A Love Poem While Dissolving
March 14, 2013 Wagoner David

A Love Poem While Dissolving

 

I’m trying to say I love you, but Buckminster Fuller declared

there are no straight lines in the universe, which was bad enough,

but he also claimed, and he was supposed to know, there are no surfaces

and no solids, and if that’s true, and of course it is, what I’m standing on

while looking at you what I thought was straight in the eye is neither

here nor there nor capable of being solved by the most solid geometry,

and every upper layer of  everything is no longer a member

of any anything, but a simple particle of low, medium, and high

exchanges of views, depending momentarily on the opinions

of some observers like you or me whose eyeballs are undergoing

a temporary impression of what we’ve called edges and outlines

in a whirl of circles, which aren’t really cycles, but spirals

headed somewhere either under or around us or in and out

of what’s called (for the unstable love of us!) what have you,

and what I seem to have of you is a higher and higher opinion.

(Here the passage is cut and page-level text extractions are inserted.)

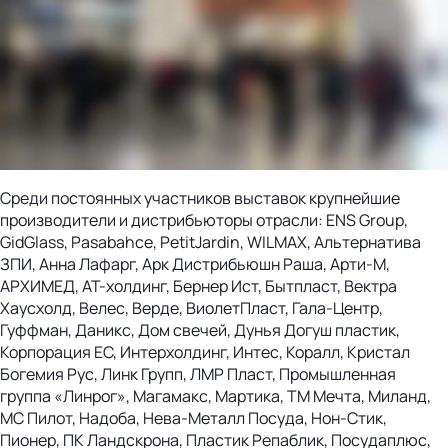
Среди постоянных участников выставок крупнейшие
производители и дистрибьюторы отрасли: ENS Group,
GidGlass, Pasabahce, PetitJardin, WILMAX, Альтернатива
ЗПИ, Анна Лафарг, Арк Дистрибьюшн Раша, Арти-М,
АРХИМЕД, АТ-холдинг, Бернер Ист, Бытпласт, Вектра
Хаусхолд, Велес, Верде, ВиолетПласт, Гала-Центр,
Гуффман, Даникс, Дом свечей, Дунья Догуш пластик,
Корпорация ЕС, Интерхолдинг, Интес, Коралл, Кристал
Богемия Рус, Линк Групп, ЛМР Пласт, Промышленная
группа «Линрог», Магамакс, Мартика, ТМ Мечта, Миланд,
МС Пилот, Надоба, Нева-Металл Посуда, Нон-Стик,
Пионер, ПК Ландскрона, Пластик Репаблик, Посудаплюс,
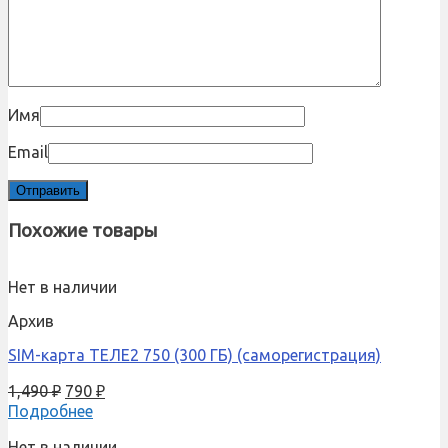
Имя
Email
Похожие товары
Нет в наличии
Архив
SIM-карта ТЕЛЕ2 750 (300 ГБ) (саморегистрация)
1,490
₽
790
₽
Подробнее
Нет в наличии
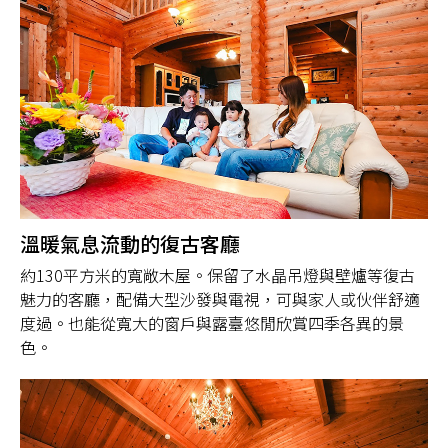
溫暖氣息流動的復古客廳
約130平方米的寬敞木屋。保留了水晶吊燈與壁爐等復古
魅力的客廳，配備大型沙發與電視，可與家人或伙伴舒適
度過。也能從寬大的窗戶與露臺悠閒欣賞四季各異的景
色。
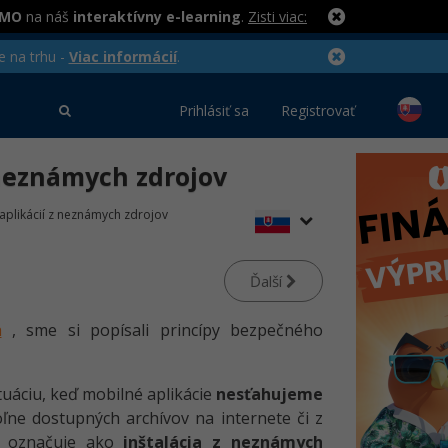
RMO
na náš
interaktívny e-learning
.
Zisti viac:
e na trhu -
Viac informácií
.
Prihlásiť sa
Registrovať
z neznámych zdrojov
 aplikácií z neznámych zdrojov
Ďalší
h
, sme si popísali princípy bezpečného
uáciu, keď mobilné aplikácie
nesťahujeme
oľne dostupných archívov na internete či z
sa označuje ako
inštalácia z neznámych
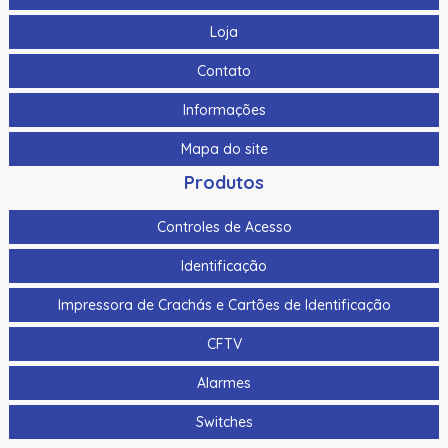
Loja
Contato
Informações
Mapa do site
Produtos
Controles de Acesso
Identificação
Impressora de Crachás e Cartões de Identificação
CFTV
Alarmes
Switches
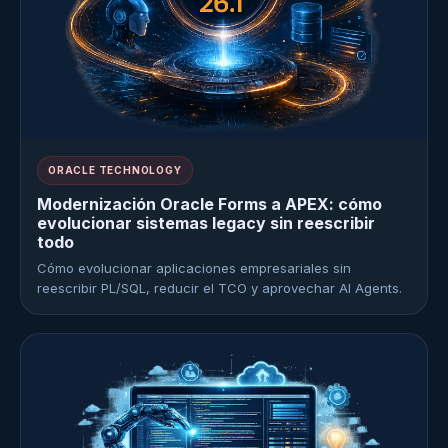
ORACLE TECHNOLOGY
Modernización Oracle Forms a APEX: cómo
evolucionar sistemas legacy sin reescribir
todo
Cómo evolucionar aplicaciones empresariales sin
reescribir PL/SQL, reducir el TCO y aprovechar AI Agents.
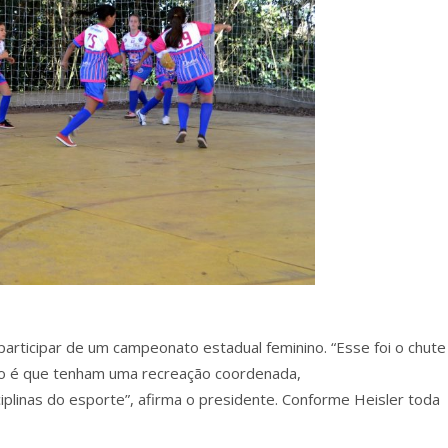
articipar de um campeonato estadual feminino. “Esse foi o chute
tivo é que tenham uma recreação coordenada,
plinas do esporte”, afirma o presidente. Conforme Heisler toda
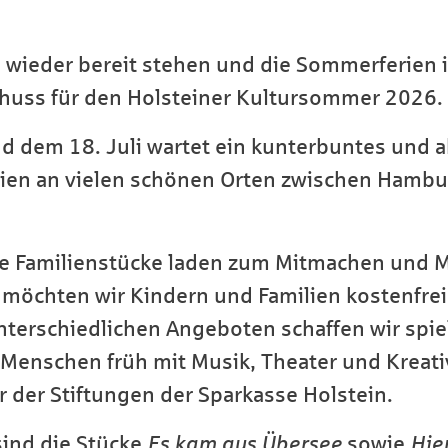
eder bereit stehen und die Sommerferien in
chuss für den Holsteiner Kultursommer 2026.
d dem 18. Juli wartet ein kunterbuntes und
ien an vielen schönen Orten zwischen Hambu
 Familienstücke laden zum Mitmachen und Mi
möchten wir Kindern und Familien kostenfreie
nterschiedlichen Angeboten schaffen wir spi
Menschen früh mit Musik, Theater und Kreativ
r der Stiftungen der Sparkasse Holstein.
sind die Stücke
Es kam aus Übersee
sowie
Hie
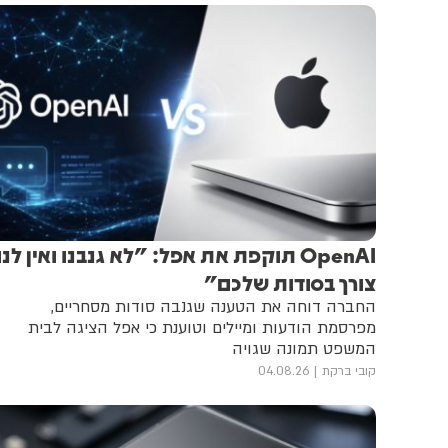
OpenAI תוקפת את אפל: "לא גנבנו ואין לנו
צורך בסודות שלכם"
החברה דוחה את הטענה שגנבה סודות מסחריים,
מפרסמת הודעות ומיילים וטוענת כי אפל הציגה לבית
המשפט תמונה שגויה
קובי ברקת
04.08.26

David Wagoner has published 19 books of poems, most recently After the Point of No Return, (Copper Canyon Press, 2012).  He has also published ten novels, one of which, The Escape Artist, was made into a movie by Francis Ford Coppola. He won the Lilly Prize in 1991, six yearly prizes from Poetry, two yearly prizes from Prairie Schooner, and the Arthur Rense Prize for Poetry from the American Academy of Arts and Letters in 2011.  In 2007, his play First Class was given 43 performances at A Contemporary Theatre in Seattle. He was a chancellor of the Academy of American Poets for 23 years.  He edited Poetry Northwest from 1966 to 2002, and he is professor emeritus of English at the U. of Washington.  He teaches at the low-residency MFA program of the Whidbey Island Writers Workshop.